# DOCUMENT EXCERPT
──────────────────────────────

The chip-select line needs to go from high to low before the shift registers start picking up bits on the falling edge of the clock.

I performed a modified version of spidev_test.c (the original worked fine). Since I need the chip select line to go from high to low between messages - the line ret = ioctl(fd, SPI_IOC_MESSAGE(1), &tr); will not work because it transmits the data as a single message. Even if I put ioctl() within a for loop it would not work because it is the first and last message.

The following code works

static void transfer(int fd)
{
    int ret;
  unsigned short buffer[1];
  int zero = 0;

    FILE *iFile = fopen("firsttest.bin", "r");
  if (iFile == NULL)
    {
        printf("Cannot open file \n");
        exit(0);
    }

  struct spi_ioc_transfer tr = {
      .tx_buf = (unsigned long)zero,
      .rx_buf = (unsigned long)zero,
      .len = 2,
      .delay_usecs = delay,
      .speed_hz = speed,
      .bits_per_word = bits,
    };


  while(!feof(iFile)){
      fread(buffer,2,1,iFile);
      unsigned short *tx = buffer;
      unsigned short rx[1] = {0, };
      tr.tx_buf = (unsigned long)tx;
      tr.rx_buf = (unsigned long)rx;
      int size = ARRAY_SIZE(tx);


        ret = ioctl(fd, SPI_IOC_MESSAGE(1), &tr);
        if (ret < 1)
            pabort("can't send spi message");

        for (ret = 0; ret < 1; ret++) {
            printf("0x%04x\n", tx[ret]);

        }

  }
}

This second block of code does not

  {
    int ret;
    unsigned short buffer[1];
    int zero = 0;

    FILE *iFile = fopen("firsttest.bin", "r");
    if (iFile == NULL)
      {
          printf("Cannot open file \n");
          exit(0);
      }

    struct spi_ioc_transfer tr[100];
        unsigned short *p = (unsigned short*) calloc(100, sizeof(unsigned short));
        unsigned short *p2 = (unsigned short*) calloc(100, sizeof(unsigned short));


  while(!feof(iFile)){
    unsigned short *tx = p2;
    unsigned short *rx=p;
    for(int j = 0; j< 100; j++){
      fread(buffer,2,1,iFile);
      tx = (unsigned short*) &buffer+j;
      tr[j].tx_buf = (unsigned long)tx;
      tr[j].rx_buf = 0;
      tr[j].len = 2;/* Total length of message in bytes*/
      tr[j].delay_usecs = delay;
      tr[j].speed_hz = speed;
      tr[j].bits_per_word = bits;
      tr[j].cs_change = 1;

    }


      ret = ioctl(fd, SPI_IOC_MESSAGE(100), &tr);
      if (ret < 1)

──────────────────────────────

# GIVEN DATA

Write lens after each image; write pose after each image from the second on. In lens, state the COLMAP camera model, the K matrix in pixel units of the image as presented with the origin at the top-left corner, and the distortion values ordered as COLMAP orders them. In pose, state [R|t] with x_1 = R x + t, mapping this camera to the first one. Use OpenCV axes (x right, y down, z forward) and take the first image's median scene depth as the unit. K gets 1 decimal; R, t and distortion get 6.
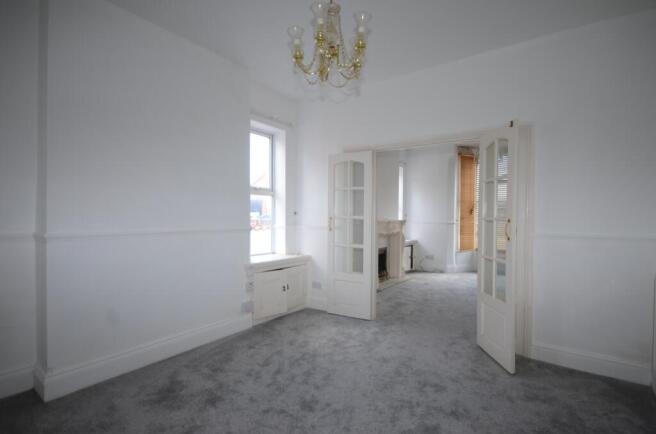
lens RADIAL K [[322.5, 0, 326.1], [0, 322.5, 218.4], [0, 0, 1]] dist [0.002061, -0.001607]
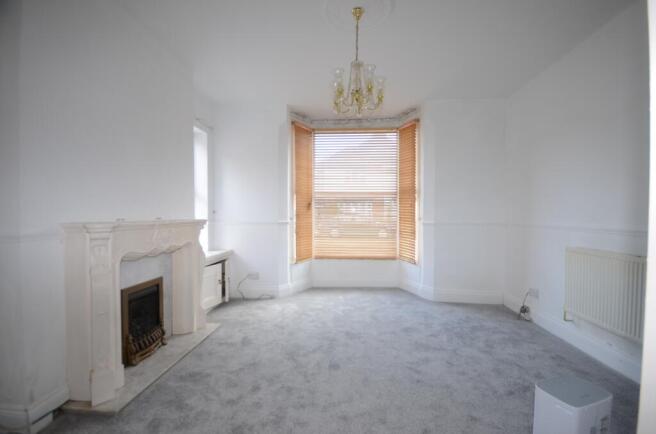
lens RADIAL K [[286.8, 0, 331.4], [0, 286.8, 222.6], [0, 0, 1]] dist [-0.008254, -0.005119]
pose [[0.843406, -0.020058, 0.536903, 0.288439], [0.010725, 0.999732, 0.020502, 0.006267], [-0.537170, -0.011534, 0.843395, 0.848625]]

──────────────────────────────

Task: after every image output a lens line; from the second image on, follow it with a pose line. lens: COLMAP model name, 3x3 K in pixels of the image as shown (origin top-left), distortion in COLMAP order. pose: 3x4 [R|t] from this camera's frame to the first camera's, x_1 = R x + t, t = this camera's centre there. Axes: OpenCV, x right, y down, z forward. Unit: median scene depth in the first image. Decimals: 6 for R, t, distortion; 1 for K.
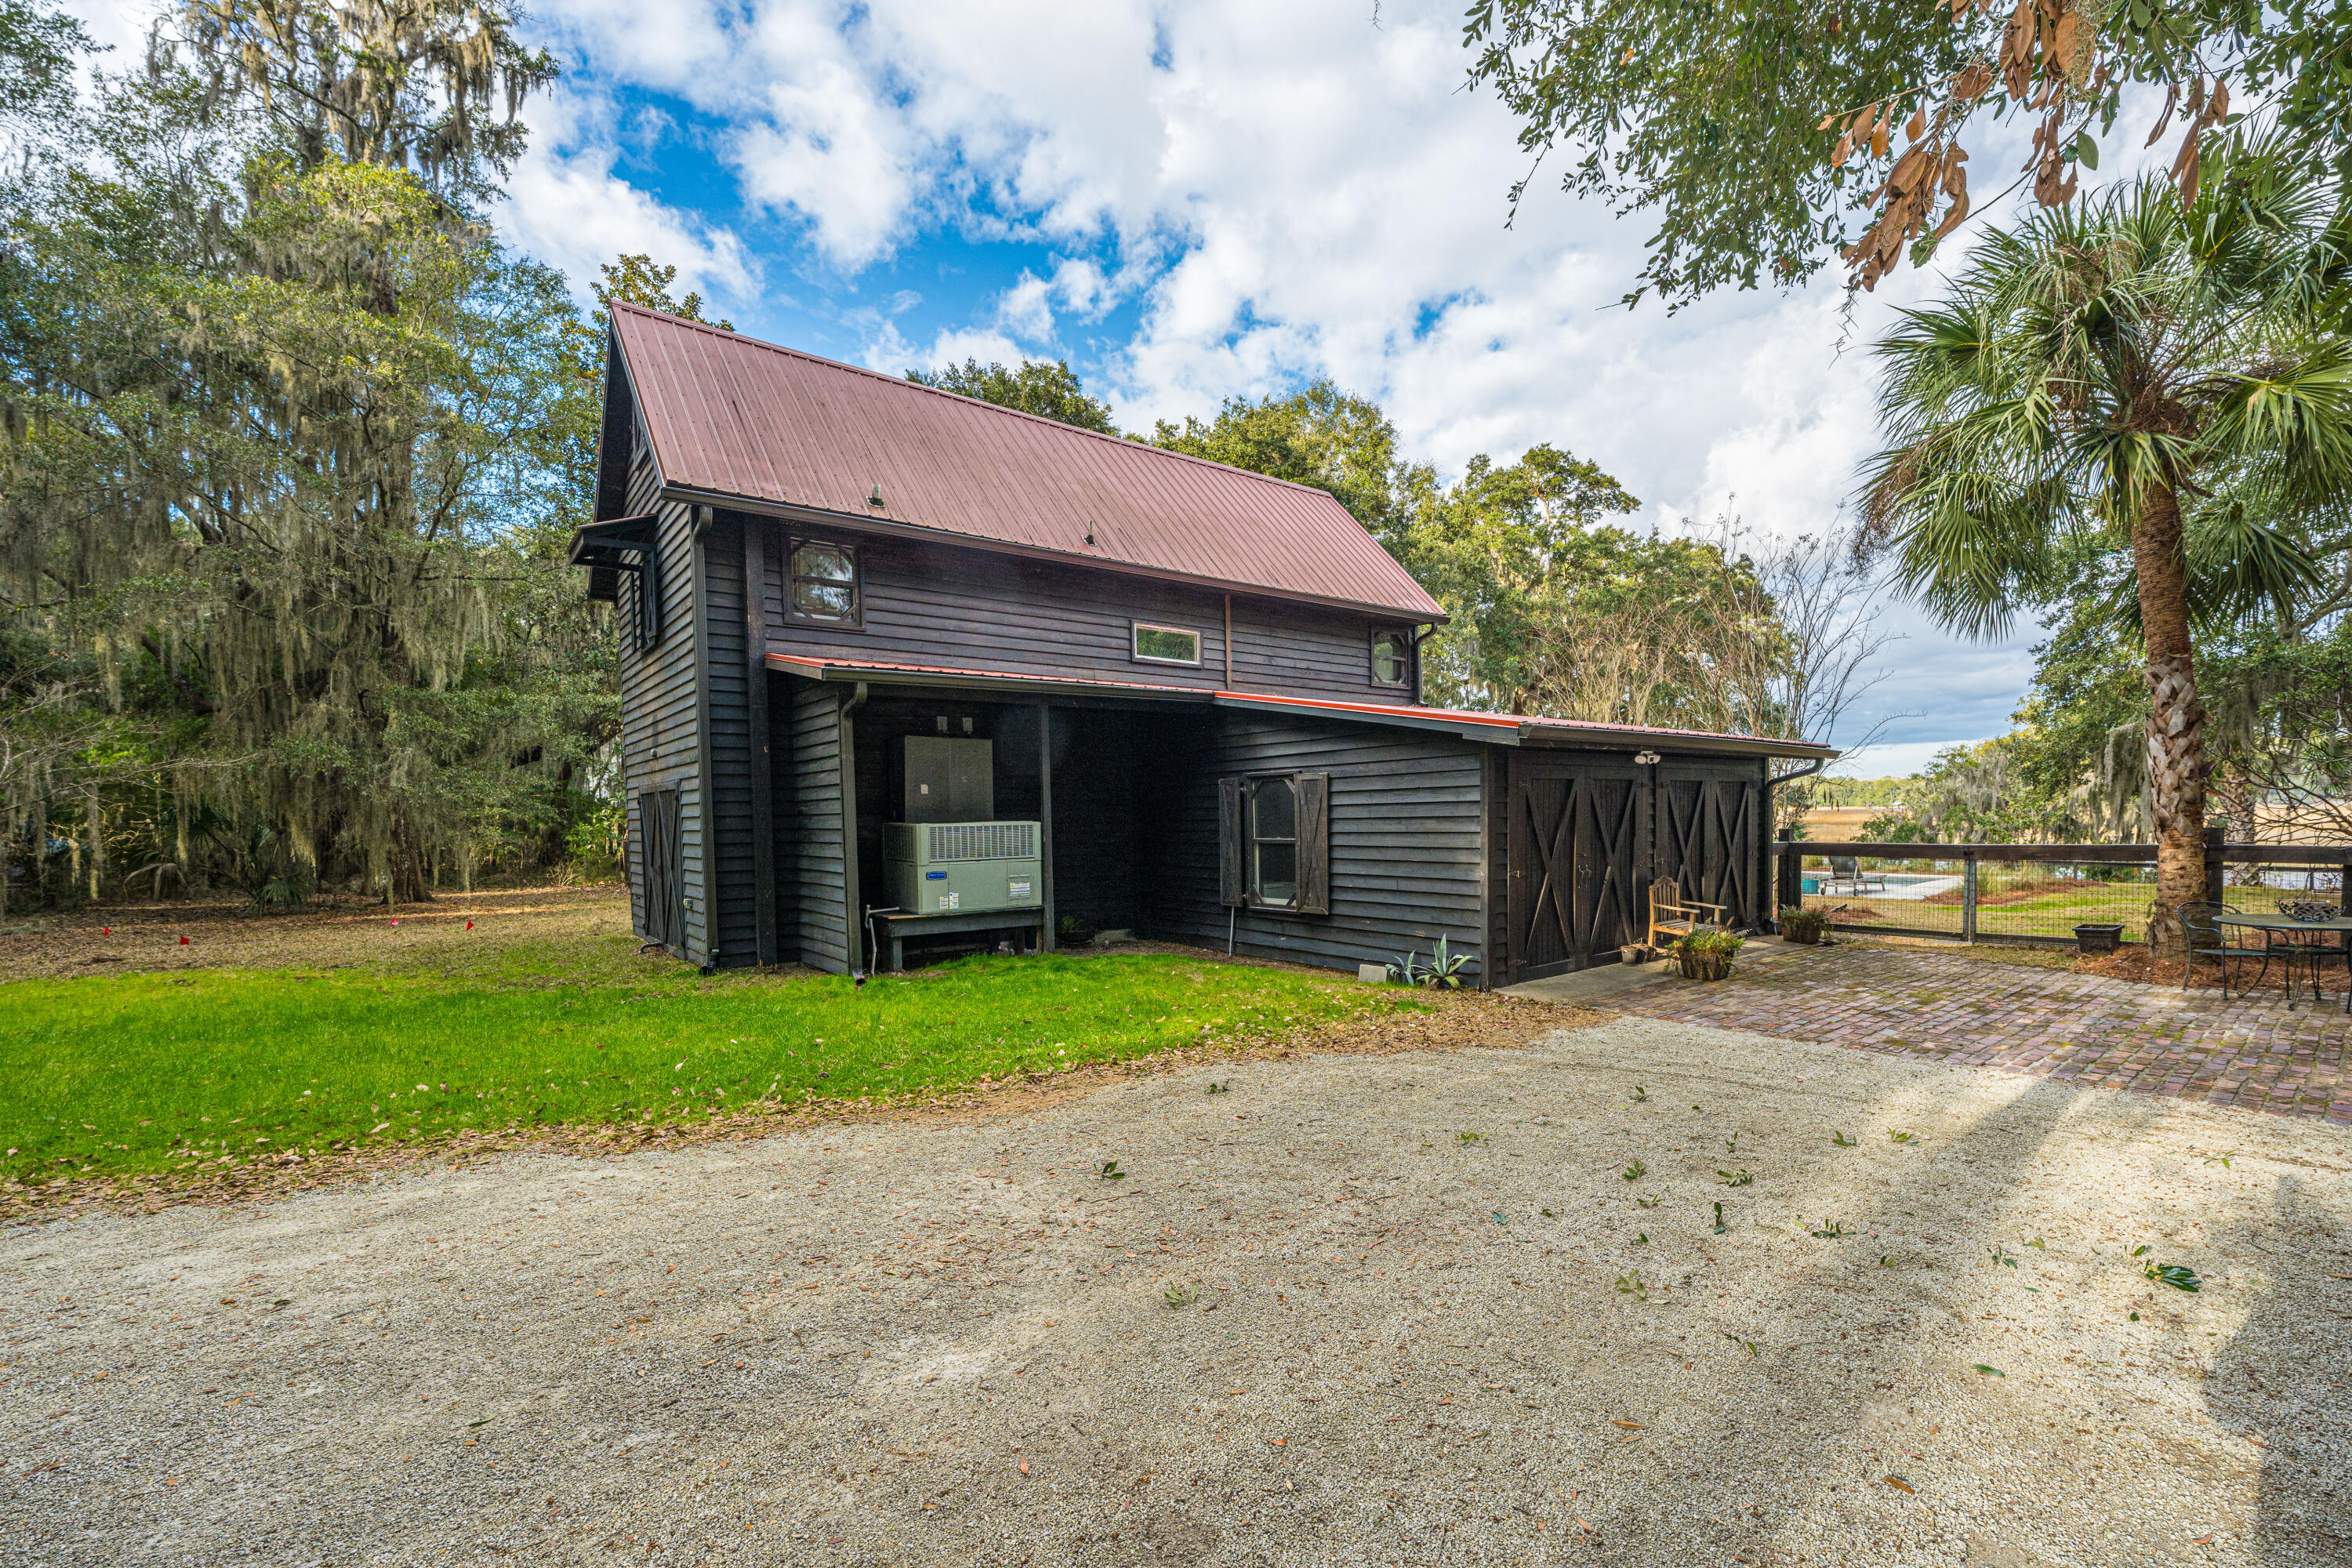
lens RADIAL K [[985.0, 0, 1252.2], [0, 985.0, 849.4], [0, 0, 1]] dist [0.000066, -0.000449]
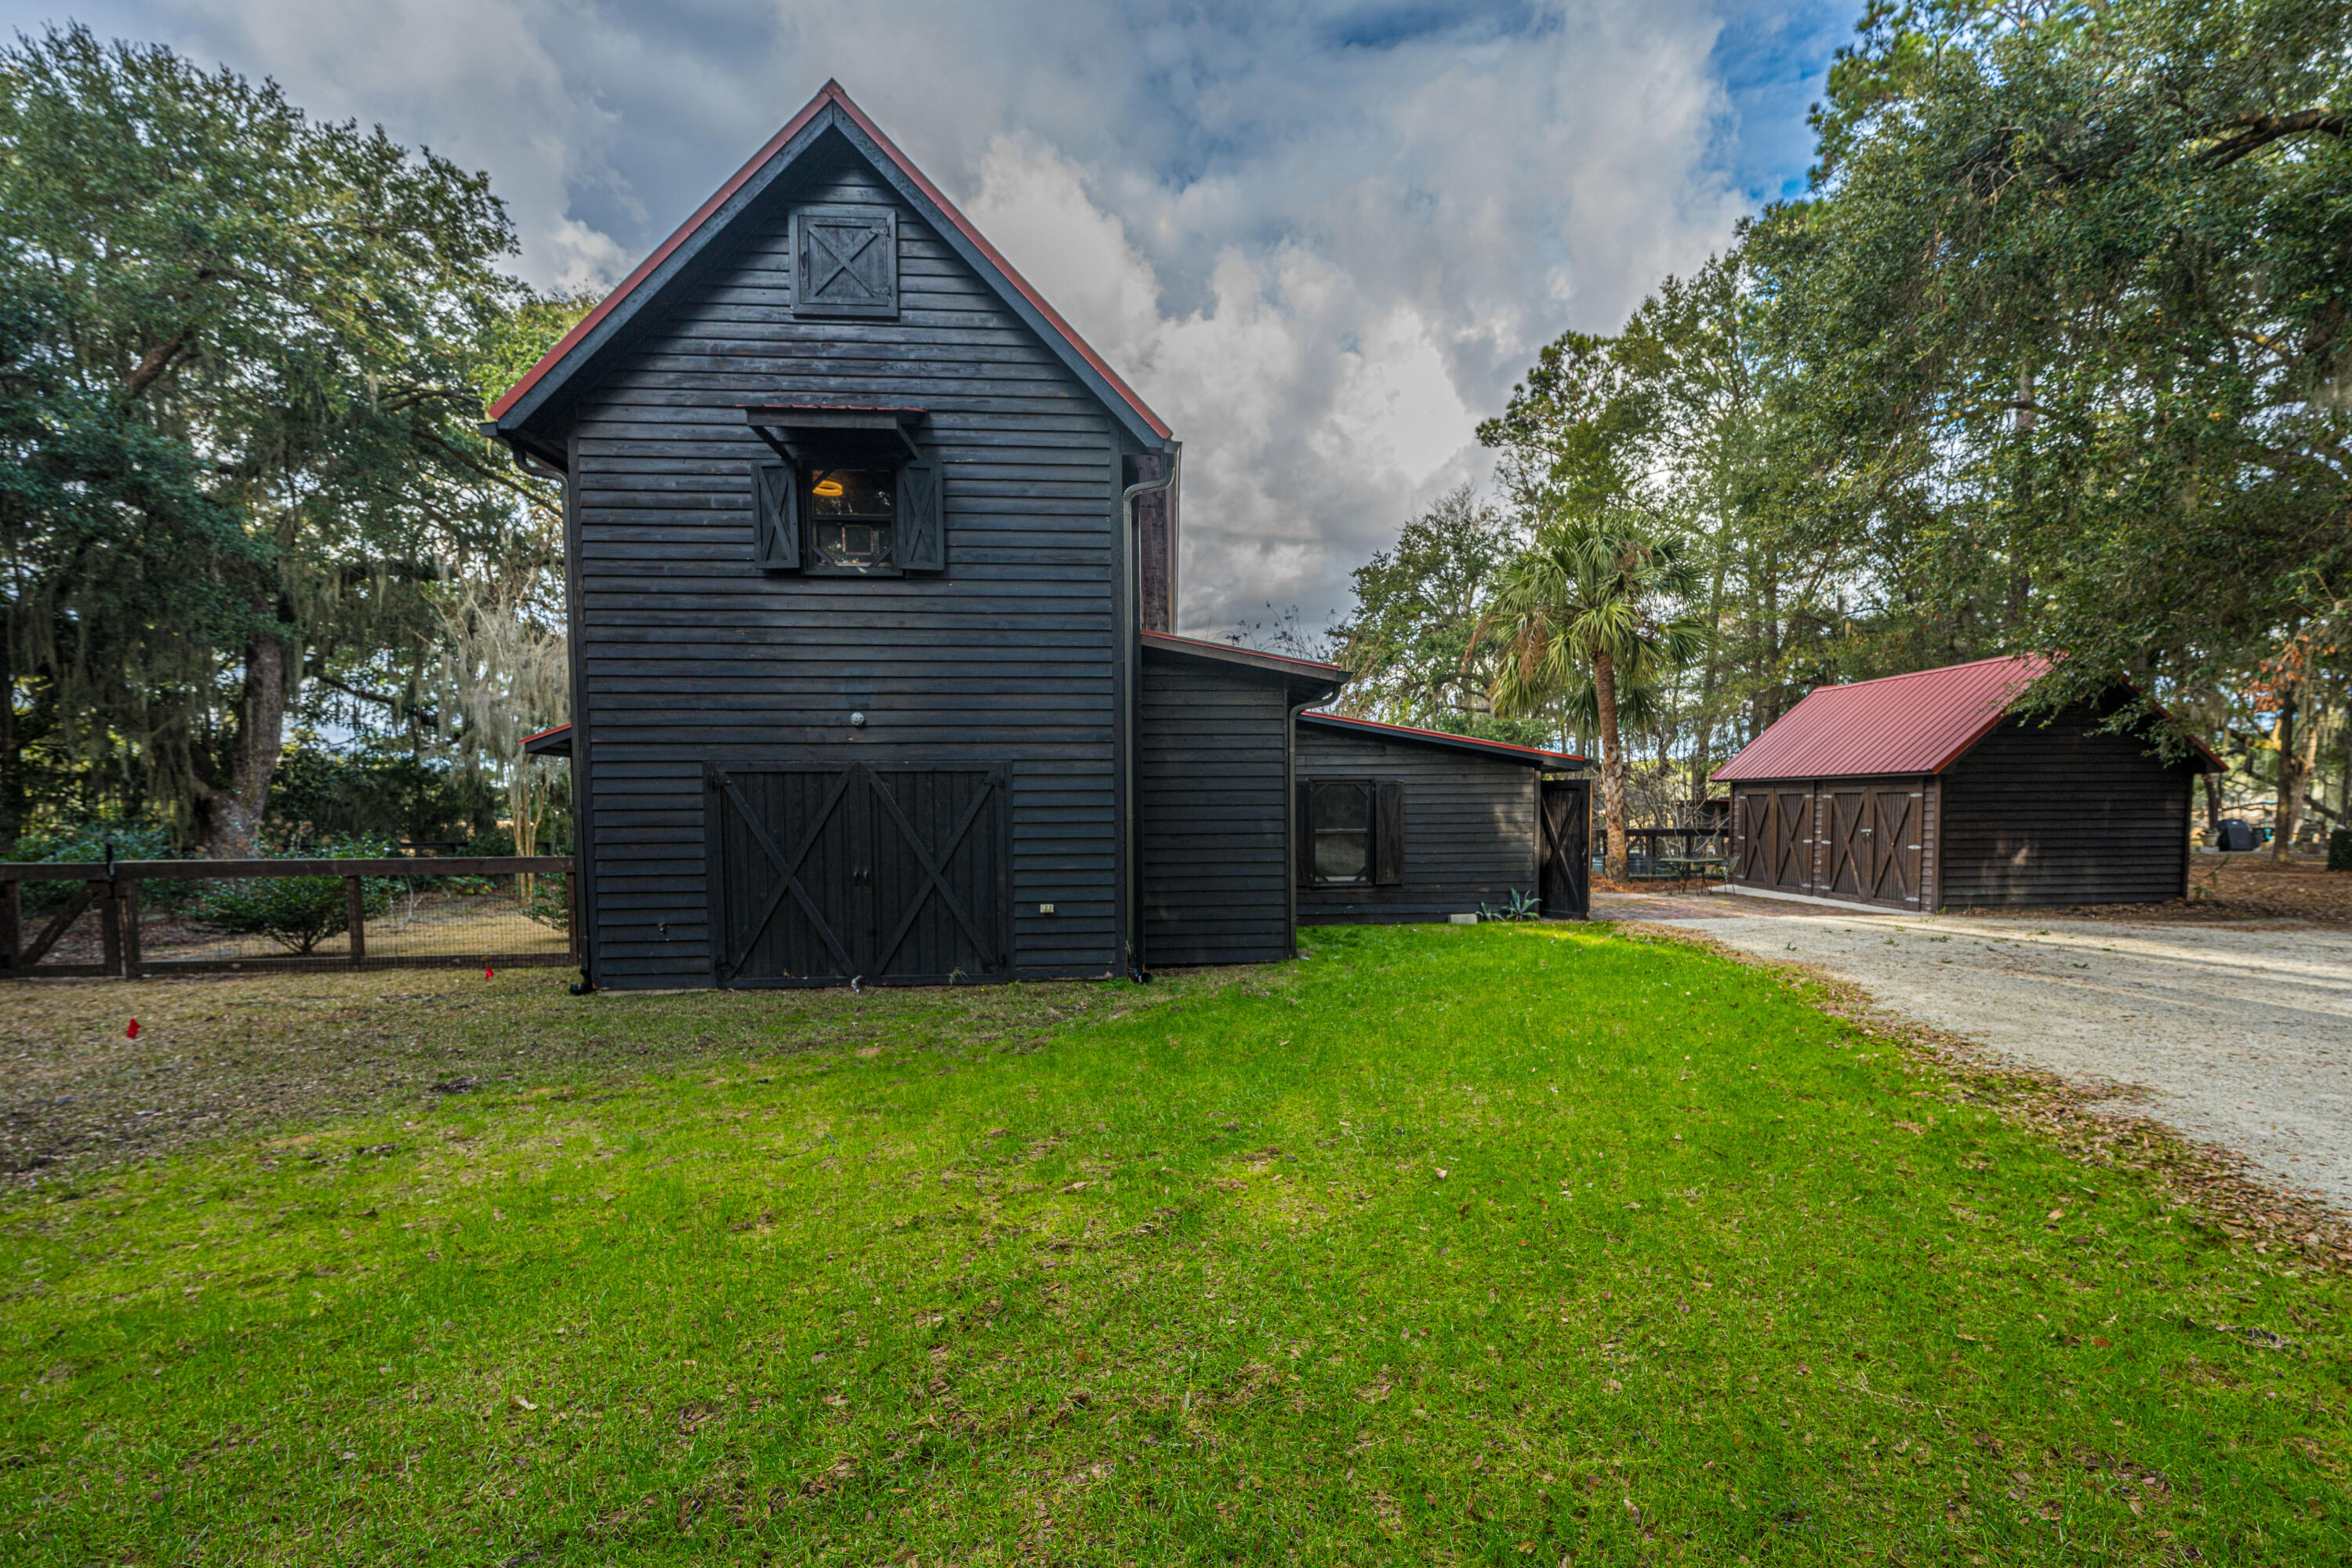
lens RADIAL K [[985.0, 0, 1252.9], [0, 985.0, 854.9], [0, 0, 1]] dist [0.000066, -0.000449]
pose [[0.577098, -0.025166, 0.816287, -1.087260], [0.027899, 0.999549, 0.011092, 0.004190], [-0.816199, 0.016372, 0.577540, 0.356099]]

──────────────────────────────

# REQUIRED ACTIONS
1. Transcribe the SPI chip-select post word for word, between "The chip-select line" and "void transfer(int fd)", inclusive.
2. Pick up the SPI chip-select post where it stops and keep writing it.

# RESPONSES BY ITEM NUMBER
1.
The chip-select line needs to go from high to low before the shift registers start picking up bits on the falling edge of the clock.

I performed a modified version of spidev_test.c (the original worked fine). Since I need the chip select line to go from high to low between messages - the line ret = ioctl(fd, SPI_IOC_MESSAGE(1), &tr); will not work because it transmits the data as a single message. Even if I put ioctl() within a for loop it would not work because it is the first and last message.

The following code works

static void transfer(int fd)

2.
        pabort("can't send spi message");
    for(int v = 0; v<100; v++){
      printf("0x%04x\n", rx);
    }
  }
    free(p);
}

The second block of code yield this error

"can't send spi message: Invalid argument"

Since it is an invalid argument, I tried passing in '&tr' as well as 'tr' to no avail. Any input would be appreciated.

EDIT: So I resolved to use the first code which worked. I guess there is no reason to send large transfers. My system is fast enough to where the voltages are fast enough to effectively be real time!! Thanks for the help. (I also cleaned up my code a lot to make it easier to read!)

  • unsigned short buffer[1];, later tx = (unsigned short*) &buffer+j;. Well that won't work right unless j==0, len==1. You're accessing addresses you haven't allocated. – domen Jun 5 at 7:31
  • Also, please try to reduce the casting (unfortunately tx_buf and rx_buf casts need to remain). It hides valid compiler complaints. – domen Jun 5 at 7:32
1

Looking through this, it occurs to me that you may not be defining your tr[j].rx_buf correctly, and this would lead to the invalid argument. There needs to be an allocated storage which I assume is *p, but you aren't associating that with the tr argument.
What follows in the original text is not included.